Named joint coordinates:
BEGIN

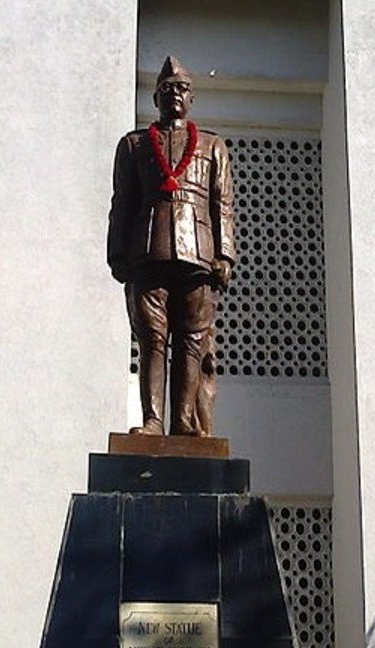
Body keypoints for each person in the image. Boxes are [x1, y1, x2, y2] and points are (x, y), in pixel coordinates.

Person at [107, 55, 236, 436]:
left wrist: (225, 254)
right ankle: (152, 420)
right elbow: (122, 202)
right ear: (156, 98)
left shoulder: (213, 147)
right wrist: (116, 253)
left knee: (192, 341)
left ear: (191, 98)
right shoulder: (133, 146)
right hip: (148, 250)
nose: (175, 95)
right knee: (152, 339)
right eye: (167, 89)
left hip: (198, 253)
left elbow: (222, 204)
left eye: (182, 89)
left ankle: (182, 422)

END
BEGIN

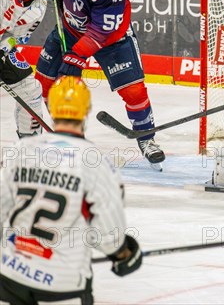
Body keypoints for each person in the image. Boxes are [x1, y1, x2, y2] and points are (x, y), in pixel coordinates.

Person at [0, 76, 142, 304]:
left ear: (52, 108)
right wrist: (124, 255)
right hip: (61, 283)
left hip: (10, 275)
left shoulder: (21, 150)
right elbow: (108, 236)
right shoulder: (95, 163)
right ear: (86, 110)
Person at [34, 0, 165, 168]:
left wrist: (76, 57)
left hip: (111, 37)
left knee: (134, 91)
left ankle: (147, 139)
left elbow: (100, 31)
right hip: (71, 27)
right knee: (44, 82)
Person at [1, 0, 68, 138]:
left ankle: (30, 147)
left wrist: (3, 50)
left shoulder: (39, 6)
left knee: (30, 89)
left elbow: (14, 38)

END

EXERCISE PROMPT: Print the lines above from the one with "left shoulder: (21, 150)" through the one with "left elbow: (14, 38)", both included, exactly as written and nothing more.

RESULT:
left shoulder: (21, 150)
right elbow: (108, 236)
right shoulder: (95, 163)
right ear: (86, 110)
Person at [34, 0, 165, 168]:
left wrist: (76, 57)
left hip: (111, 37)
left knee: (134, 91)
left ankle: (147, 139)
left elbow: (100, 31)
right hip: (71, 27)
right knee: (44, 82)
Person at [1, 0, 68, 138]:
left ankle: (30, 147)
left wrist: (3, 50)
left shoulder: (39, 6)
left knee: (30, 89)
left elbow: (14, 38)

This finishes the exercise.